● Instructions to follow: State how many of the lines below contain the string "mmHg". Give only the number.

--- Record set Enclosed Below ---

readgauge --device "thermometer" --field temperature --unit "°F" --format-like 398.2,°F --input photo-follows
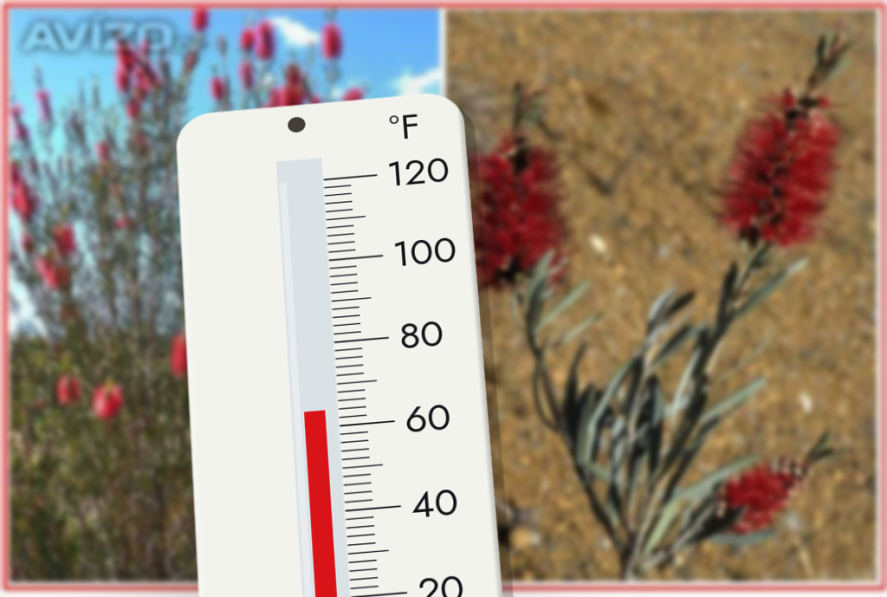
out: 64,°F
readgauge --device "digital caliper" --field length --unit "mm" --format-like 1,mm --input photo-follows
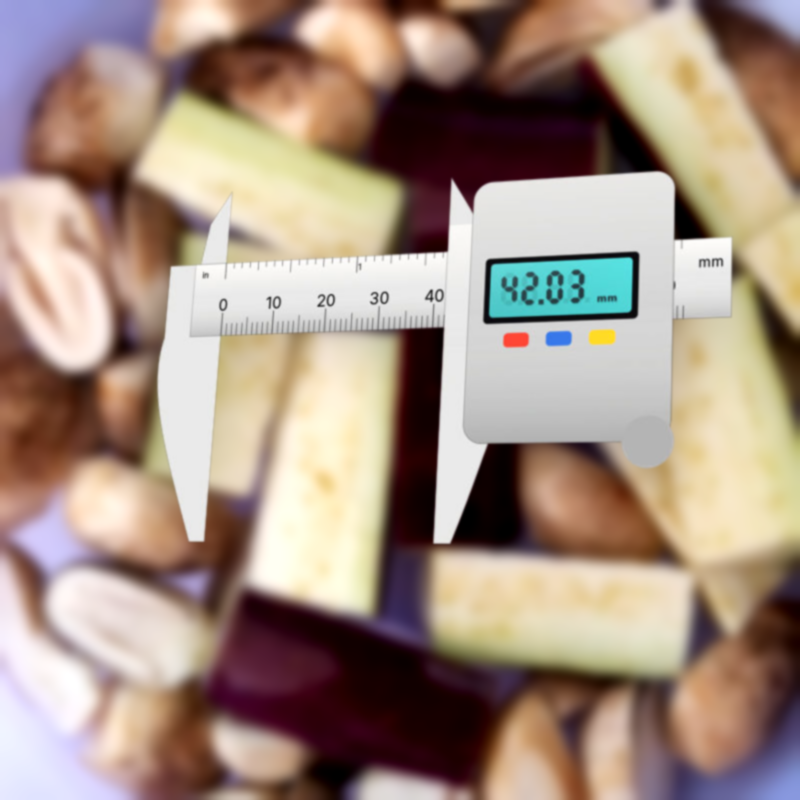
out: 42.03,mm
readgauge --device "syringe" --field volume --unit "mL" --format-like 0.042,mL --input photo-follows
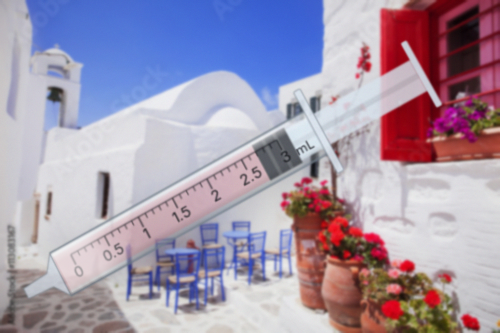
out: 2.7,mL
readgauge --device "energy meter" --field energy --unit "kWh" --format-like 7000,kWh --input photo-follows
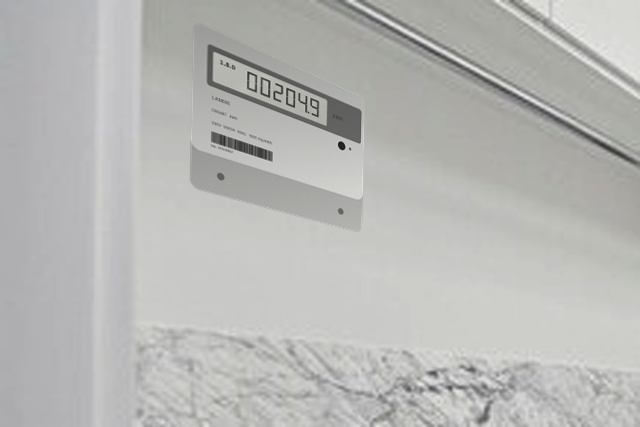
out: 204.9,kWh
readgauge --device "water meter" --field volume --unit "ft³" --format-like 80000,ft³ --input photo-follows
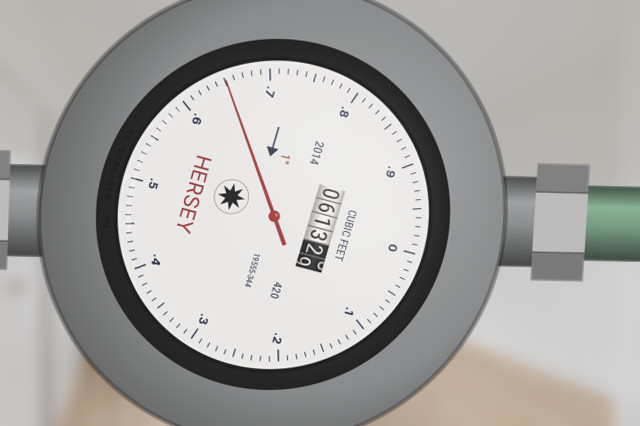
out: 61328.65,ft³
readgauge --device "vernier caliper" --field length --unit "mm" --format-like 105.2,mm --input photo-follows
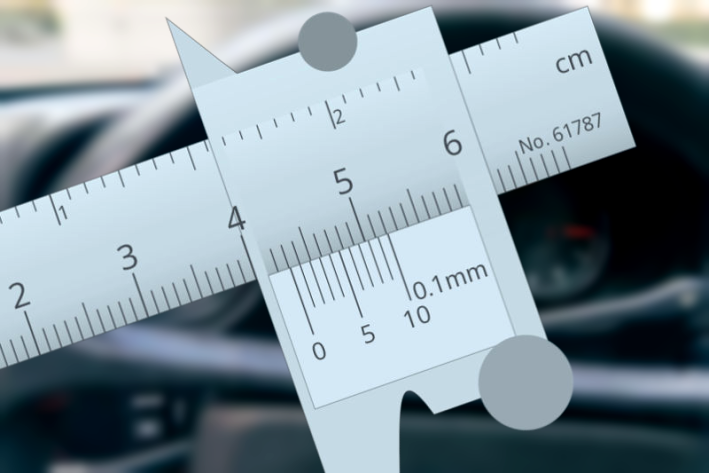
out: 43.1,mm
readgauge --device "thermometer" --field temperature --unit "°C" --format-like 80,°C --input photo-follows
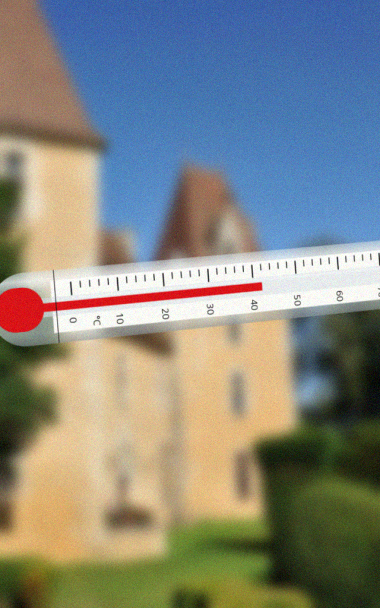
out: 42,°C
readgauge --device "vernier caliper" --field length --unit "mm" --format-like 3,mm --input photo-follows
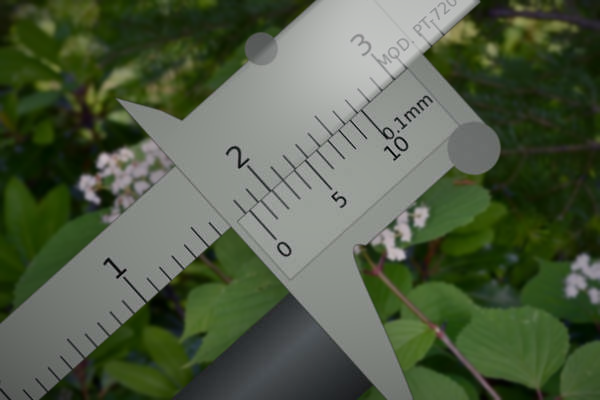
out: 18.3,mm
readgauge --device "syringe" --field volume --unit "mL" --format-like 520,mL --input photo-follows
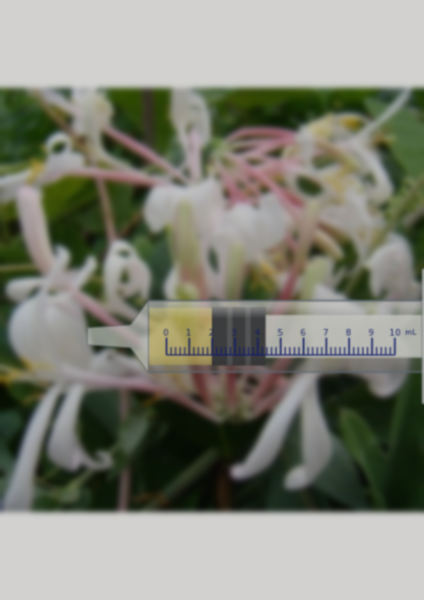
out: 2,mL
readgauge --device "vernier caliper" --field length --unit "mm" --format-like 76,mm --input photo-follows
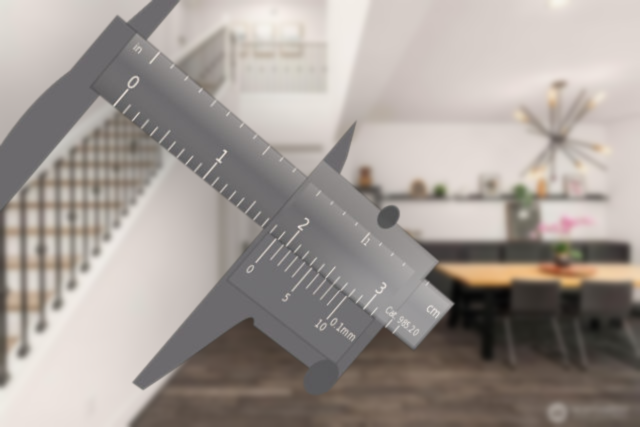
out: 18.8,mm
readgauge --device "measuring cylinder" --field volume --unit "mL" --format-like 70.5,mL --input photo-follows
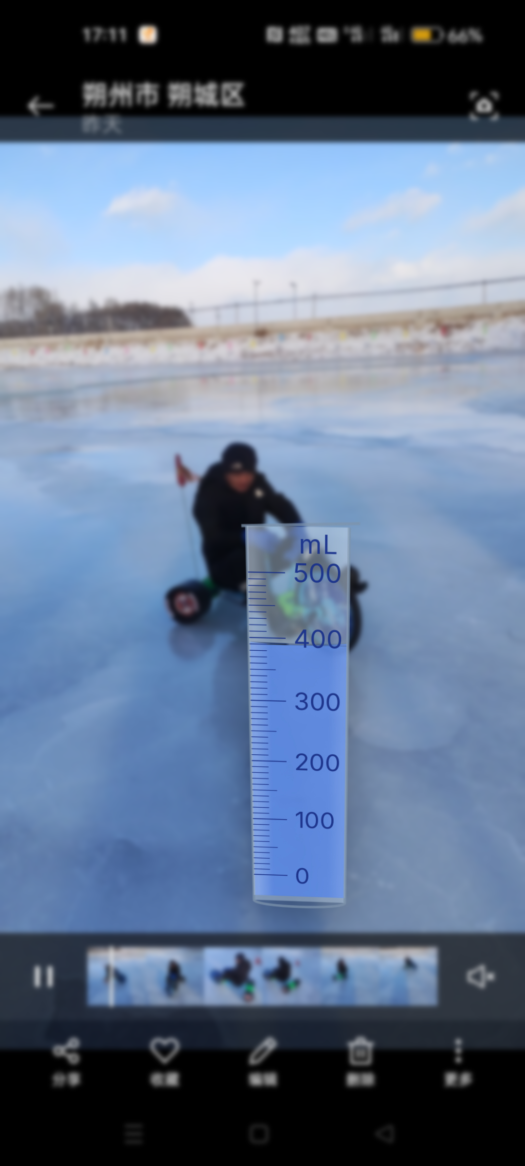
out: 390,mL
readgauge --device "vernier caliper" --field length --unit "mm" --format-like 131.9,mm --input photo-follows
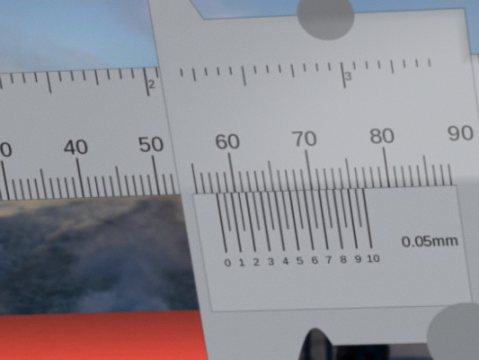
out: 57.6,mm
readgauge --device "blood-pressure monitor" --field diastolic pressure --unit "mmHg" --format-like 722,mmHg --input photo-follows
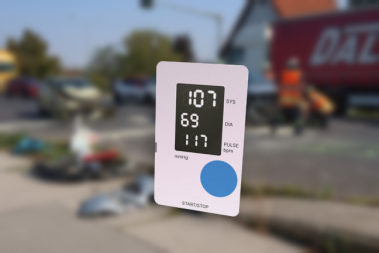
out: 69,mmHg
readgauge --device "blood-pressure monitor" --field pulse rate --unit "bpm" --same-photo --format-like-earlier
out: 117,bpm
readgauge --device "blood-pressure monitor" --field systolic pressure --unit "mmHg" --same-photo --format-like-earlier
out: 107,mmHg
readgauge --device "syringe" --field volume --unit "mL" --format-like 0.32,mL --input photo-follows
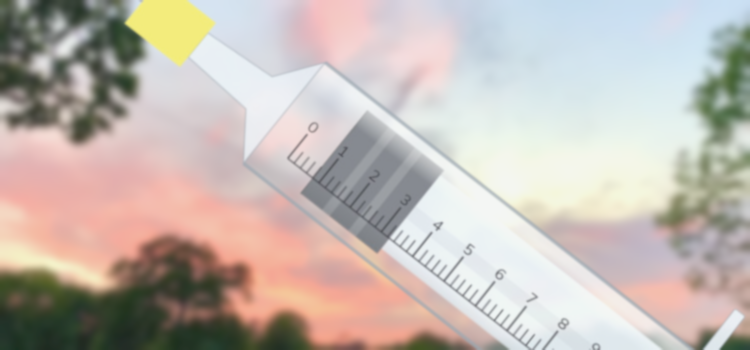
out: 0.8,mL
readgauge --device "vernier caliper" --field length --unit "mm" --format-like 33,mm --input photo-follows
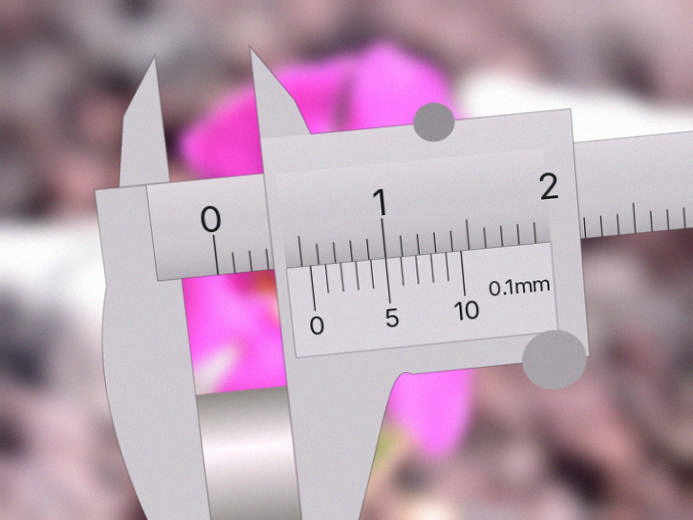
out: 5.5,mm
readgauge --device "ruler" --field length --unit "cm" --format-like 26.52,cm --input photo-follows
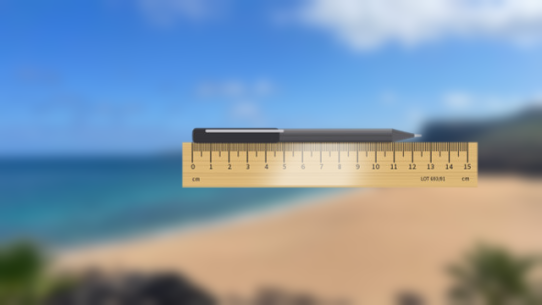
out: 12.5,cm
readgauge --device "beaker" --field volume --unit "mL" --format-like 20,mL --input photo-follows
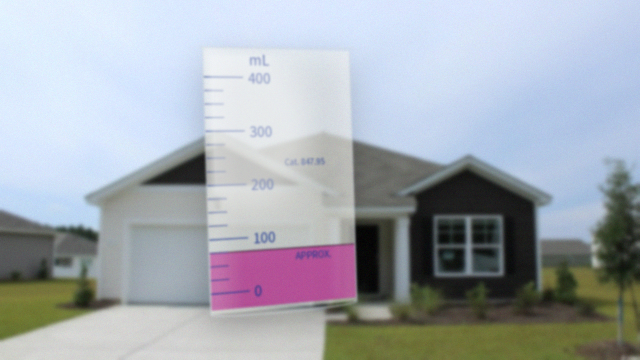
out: 75,mL
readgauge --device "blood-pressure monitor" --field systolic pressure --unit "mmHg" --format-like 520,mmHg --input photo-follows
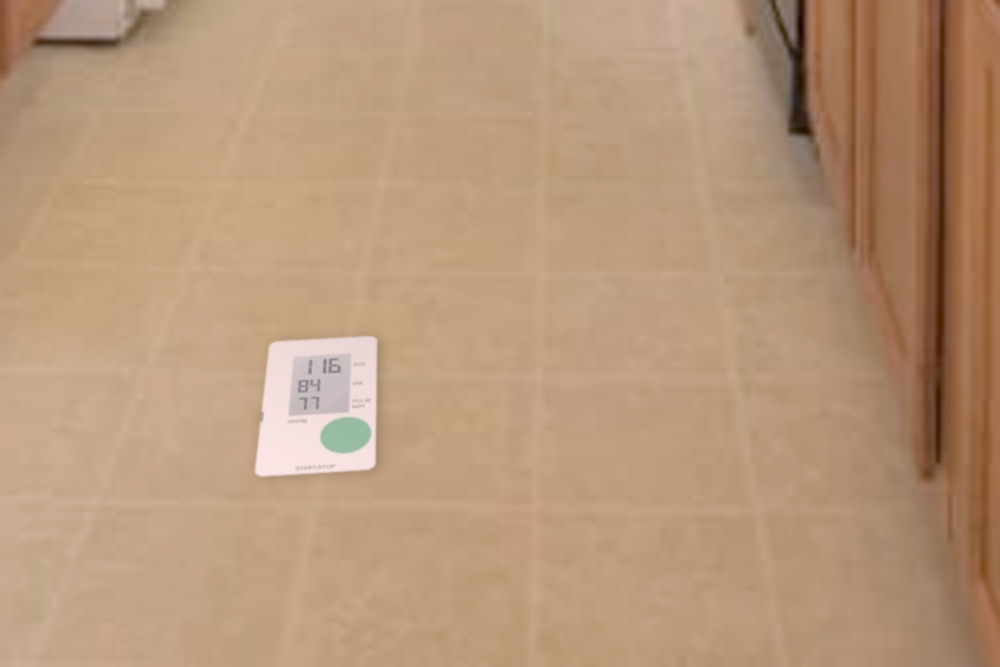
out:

--- End of Enclosed Record set ---

● Written solution: 5